We did have from time to time some pretty good baseball players. Bob Masdon, a lifelong friend was probably the best I ever played with. When Bob was 15 he hitched a ride with some older kids to Winfield where the Cincinnati Reds were holding tryouts. Bob lied about his age when he registered that morning and he did so well in the tryout that the guys running them offered him a contract. He had to confess his true age and go home empty handed. The victim of my misadventures was a pitcher named Talmadge Goodwin. Talmadge was a pitcher unequaled during our time as high school baseball wannabes. Talmadge was the real thing, the first guy who could really throw a ball through a car wash and have it come out dry, that is if we had car washes during that time. He had every pitch and heat to burn, but unfortunately I was his catcher and he never made it past playing for the Pete Miller All-Stars, on Sunday afternoon in Winston and Walker County against the likes of Nauvoo and Carbon Hill, all because of me.

To showcase Talmadge and Bob and some other fairly good players our coach scheduled a game in Florence against Coffee High School that fateful day in the spring of 1962. The entire team crammed into three old army surplus cars the booster club had bought for the athletic department and headed for Florence and our shot at the big time. As we unloaded we could just a well been at Wrigley Field or Yankee Stadium. As I remember that field today it was beautiful. A field with grass on the infield and outfield, smooth, rock less red clay base paths and hitters boxes, on deck circles on both sides of the plate and most important a fence completely surrounding the park with yardage signs down both power alleys and in straightaway center. It could not have been more beautiful. In contrast most of us didn’t even have matching pants and jerseys and wore three different caps.
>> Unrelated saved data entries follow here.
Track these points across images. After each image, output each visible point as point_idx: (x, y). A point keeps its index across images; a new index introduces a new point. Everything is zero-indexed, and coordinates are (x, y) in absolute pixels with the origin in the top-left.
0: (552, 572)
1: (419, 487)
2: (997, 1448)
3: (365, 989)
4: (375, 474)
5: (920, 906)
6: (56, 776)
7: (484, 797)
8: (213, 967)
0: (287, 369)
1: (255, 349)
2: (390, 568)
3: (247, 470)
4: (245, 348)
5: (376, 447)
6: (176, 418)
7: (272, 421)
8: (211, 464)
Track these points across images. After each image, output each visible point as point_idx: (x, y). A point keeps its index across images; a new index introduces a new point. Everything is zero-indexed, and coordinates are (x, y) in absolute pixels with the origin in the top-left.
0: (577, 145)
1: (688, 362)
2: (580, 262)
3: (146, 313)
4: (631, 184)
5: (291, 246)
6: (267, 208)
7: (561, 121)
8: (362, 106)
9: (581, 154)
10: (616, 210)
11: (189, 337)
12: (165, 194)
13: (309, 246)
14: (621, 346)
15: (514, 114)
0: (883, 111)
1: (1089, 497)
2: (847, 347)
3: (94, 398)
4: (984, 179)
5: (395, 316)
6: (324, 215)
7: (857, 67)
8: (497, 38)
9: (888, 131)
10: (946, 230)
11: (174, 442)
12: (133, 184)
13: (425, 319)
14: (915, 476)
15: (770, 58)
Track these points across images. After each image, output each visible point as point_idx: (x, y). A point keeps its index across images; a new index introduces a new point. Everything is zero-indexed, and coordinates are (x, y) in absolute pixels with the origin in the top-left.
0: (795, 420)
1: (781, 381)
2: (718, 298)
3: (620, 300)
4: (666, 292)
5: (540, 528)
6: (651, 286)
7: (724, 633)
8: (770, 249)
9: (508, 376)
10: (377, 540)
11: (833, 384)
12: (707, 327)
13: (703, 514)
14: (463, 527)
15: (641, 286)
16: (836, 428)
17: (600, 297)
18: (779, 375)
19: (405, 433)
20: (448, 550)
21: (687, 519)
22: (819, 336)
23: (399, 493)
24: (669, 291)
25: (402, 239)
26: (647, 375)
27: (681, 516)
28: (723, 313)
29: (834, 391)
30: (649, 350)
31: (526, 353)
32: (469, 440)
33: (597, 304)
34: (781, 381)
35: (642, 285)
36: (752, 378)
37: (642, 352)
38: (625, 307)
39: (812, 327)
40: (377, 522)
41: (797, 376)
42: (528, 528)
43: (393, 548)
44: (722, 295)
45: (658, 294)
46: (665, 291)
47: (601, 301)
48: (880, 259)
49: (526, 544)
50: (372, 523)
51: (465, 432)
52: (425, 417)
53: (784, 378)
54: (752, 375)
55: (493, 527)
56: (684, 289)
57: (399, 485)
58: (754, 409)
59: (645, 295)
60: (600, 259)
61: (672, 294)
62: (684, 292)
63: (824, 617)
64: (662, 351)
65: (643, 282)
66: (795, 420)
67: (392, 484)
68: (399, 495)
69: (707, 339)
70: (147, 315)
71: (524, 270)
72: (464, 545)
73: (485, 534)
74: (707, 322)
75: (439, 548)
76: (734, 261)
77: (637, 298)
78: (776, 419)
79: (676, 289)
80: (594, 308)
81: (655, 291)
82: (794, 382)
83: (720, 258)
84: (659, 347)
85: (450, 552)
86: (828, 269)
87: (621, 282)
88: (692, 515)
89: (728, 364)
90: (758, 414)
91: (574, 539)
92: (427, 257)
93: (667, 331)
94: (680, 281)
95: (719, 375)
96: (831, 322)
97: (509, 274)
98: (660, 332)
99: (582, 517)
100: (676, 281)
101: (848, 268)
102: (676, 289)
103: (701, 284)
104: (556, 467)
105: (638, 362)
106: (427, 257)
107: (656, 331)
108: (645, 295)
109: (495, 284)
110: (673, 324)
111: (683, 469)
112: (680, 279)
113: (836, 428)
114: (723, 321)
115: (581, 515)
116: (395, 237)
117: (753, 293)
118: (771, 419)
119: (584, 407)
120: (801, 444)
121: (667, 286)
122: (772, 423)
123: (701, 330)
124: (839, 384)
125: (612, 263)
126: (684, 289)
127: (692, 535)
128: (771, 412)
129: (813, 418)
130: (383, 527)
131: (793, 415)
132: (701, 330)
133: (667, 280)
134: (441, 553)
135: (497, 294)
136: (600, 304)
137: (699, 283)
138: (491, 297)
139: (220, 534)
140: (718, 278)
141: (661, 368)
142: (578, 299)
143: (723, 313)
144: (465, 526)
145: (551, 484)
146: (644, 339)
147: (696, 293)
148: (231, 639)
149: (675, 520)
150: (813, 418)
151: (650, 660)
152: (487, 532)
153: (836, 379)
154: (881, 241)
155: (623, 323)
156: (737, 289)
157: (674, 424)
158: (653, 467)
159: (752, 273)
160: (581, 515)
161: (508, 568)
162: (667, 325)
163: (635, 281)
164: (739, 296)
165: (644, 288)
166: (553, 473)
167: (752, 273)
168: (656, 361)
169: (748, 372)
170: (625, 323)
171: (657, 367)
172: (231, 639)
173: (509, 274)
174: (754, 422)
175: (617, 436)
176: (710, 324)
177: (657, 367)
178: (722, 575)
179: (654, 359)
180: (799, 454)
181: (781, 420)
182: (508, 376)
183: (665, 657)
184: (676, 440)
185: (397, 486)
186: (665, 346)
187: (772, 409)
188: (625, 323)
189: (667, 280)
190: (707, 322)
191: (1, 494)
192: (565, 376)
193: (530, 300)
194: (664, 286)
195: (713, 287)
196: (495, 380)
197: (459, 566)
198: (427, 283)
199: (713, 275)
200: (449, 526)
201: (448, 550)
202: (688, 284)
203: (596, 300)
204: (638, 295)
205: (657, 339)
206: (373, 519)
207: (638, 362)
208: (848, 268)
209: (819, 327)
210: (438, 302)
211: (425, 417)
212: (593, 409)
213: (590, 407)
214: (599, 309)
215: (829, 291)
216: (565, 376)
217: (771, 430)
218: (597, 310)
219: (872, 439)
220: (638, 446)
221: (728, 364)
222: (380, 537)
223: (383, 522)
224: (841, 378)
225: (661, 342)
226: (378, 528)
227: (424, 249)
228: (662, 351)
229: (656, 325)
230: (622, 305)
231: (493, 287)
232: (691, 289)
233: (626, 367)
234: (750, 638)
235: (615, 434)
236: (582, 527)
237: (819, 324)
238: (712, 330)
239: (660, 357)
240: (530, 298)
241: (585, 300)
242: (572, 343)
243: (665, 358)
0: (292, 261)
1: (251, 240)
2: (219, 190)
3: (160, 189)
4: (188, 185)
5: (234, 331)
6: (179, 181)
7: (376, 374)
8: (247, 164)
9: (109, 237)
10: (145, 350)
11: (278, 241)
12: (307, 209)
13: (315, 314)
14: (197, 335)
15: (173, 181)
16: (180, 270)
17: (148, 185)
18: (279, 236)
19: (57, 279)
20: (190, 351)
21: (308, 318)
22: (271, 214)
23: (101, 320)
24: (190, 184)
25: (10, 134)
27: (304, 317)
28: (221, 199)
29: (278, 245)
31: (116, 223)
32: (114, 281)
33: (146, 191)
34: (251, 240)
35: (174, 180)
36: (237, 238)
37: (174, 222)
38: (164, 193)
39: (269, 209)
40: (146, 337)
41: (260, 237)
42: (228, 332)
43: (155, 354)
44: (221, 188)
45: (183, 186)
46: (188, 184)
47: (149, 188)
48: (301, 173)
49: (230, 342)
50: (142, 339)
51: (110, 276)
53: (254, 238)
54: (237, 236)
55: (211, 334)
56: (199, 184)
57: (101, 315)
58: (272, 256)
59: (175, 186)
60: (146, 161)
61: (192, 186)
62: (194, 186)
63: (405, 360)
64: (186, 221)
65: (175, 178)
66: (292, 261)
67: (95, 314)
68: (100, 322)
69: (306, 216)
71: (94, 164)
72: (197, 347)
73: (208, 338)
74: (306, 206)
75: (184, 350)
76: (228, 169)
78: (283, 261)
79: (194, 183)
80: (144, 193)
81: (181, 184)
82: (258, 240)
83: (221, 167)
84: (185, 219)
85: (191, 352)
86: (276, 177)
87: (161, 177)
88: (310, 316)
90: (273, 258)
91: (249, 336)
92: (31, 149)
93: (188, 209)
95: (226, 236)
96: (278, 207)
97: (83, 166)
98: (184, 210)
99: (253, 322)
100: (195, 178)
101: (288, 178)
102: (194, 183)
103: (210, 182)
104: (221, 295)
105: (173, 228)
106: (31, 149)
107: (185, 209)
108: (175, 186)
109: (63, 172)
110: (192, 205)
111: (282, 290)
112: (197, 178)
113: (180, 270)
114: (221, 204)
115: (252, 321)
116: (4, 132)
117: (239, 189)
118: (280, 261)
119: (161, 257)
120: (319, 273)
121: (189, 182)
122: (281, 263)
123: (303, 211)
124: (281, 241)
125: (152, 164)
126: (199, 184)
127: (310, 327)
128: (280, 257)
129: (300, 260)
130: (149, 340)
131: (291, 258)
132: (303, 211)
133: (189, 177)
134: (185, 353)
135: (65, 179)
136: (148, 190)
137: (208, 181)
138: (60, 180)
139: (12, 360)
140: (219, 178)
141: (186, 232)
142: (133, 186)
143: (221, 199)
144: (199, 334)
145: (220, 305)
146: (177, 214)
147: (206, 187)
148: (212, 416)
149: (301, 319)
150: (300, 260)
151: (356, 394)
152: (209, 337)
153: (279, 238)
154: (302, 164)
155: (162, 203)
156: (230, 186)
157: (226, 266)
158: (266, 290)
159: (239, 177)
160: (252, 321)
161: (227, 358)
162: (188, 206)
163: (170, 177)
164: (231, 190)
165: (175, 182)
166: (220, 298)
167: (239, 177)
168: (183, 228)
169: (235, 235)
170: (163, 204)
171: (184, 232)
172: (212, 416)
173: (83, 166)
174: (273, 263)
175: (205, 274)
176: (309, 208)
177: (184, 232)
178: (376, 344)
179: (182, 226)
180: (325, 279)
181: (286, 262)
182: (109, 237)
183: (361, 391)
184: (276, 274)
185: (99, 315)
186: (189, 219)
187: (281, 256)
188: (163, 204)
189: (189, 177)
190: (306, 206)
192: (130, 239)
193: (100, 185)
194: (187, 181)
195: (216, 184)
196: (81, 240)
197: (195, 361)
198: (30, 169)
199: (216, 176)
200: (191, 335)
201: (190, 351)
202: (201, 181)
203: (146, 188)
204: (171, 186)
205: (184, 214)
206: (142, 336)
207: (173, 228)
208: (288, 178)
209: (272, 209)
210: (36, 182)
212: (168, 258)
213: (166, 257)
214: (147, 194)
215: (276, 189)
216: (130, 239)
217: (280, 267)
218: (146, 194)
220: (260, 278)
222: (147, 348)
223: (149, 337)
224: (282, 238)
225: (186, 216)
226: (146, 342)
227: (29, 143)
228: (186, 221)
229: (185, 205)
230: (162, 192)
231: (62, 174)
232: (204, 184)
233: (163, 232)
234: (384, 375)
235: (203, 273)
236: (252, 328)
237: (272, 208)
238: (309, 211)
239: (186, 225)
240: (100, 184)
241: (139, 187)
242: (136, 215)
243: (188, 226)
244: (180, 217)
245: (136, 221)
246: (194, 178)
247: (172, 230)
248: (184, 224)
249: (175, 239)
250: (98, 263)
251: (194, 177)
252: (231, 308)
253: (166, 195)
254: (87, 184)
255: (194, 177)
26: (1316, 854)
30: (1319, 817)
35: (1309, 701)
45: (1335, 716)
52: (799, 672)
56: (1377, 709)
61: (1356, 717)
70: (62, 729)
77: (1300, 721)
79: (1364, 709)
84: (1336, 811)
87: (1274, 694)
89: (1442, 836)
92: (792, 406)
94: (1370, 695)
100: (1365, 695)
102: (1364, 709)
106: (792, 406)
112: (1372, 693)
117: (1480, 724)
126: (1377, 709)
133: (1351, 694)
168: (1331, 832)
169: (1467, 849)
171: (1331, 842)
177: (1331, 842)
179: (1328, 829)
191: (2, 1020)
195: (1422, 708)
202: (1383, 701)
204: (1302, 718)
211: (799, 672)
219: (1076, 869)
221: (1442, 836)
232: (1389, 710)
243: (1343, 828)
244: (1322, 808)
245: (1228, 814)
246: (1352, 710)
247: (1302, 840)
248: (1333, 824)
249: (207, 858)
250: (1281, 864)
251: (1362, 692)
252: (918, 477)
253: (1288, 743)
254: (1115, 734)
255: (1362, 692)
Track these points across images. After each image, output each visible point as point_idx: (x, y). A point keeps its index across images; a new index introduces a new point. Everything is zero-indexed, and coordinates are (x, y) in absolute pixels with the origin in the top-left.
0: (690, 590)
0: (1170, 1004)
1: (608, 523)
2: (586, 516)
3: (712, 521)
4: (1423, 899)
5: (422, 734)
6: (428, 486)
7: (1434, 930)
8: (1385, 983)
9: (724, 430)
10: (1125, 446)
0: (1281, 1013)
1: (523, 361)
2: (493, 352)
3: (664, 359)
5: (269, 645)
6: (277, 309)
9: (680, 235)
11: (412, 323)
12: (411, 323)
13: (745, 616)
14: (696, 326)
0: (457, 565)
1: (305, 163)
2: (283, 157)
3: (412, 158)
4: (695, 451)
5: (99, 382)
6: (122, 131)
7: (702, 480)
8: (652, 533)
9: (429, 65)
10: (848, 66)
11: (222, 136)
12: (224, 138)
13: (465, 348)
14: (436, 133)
Uniformed umpires met at home plate with both coaches and after the normal warm-ups the game began. I don’t remember exactly, but I do know that we had a base runner or two in the first inning but failed to score any runs. Scouts from several colleges and a few professional scouts had come primarily to see this kid, Talmadge Goodwin from Haleyville throw and check out all the rumors making the rounds in those days. I was catching this star and was in total awe of the whole thing, maybe too much in awe. Talmadge warmed up from the mound to start the bottom half of the first inning. He had his best stuff on this big day. His fastball was literally knocking the mitt off my hand and all the breaking stuff was moving like a roller coaster car on a fast track. Every scout had his eye on this phenom and Haleyville was about to make its mark on the baseball world, except for one small problem. Talmadge signaled me that his warm up was complete and to ‘throw-it-down’, the last ritual before bringing the batter to the plate. As Talmadge threw the last pitch a hopping curve ball, he turned his back to the plate and bent over to pickup a rosin bag lying next to the pitching rubber. I caught the ball and with my best move jumped from my squat and fired the ball to James Cecil at second. I fired just as Talmadge raised up facing center field from his bent over position.

I never saw the ball come down. I did see it hit Talmadge in the back of his head and I saw it careen skyward, I promise I never saw it come down. Our hero was fallen, not in combat but from my friendly fire. They hauled him off on a stretcher and we picked up him at the hospital in the army surplus car on the way home. Talmadge signed a football scholarship later that spring to Alabama but never played a down. I have always wondered what would have happened if I had now knocked him out of not only his but our whole teams biggest game.

Talmadge is dead now (not from my throw) and he never held my throw against me, but I will never forget it. That throw would have been perfect if he had just stayed down and left it alone.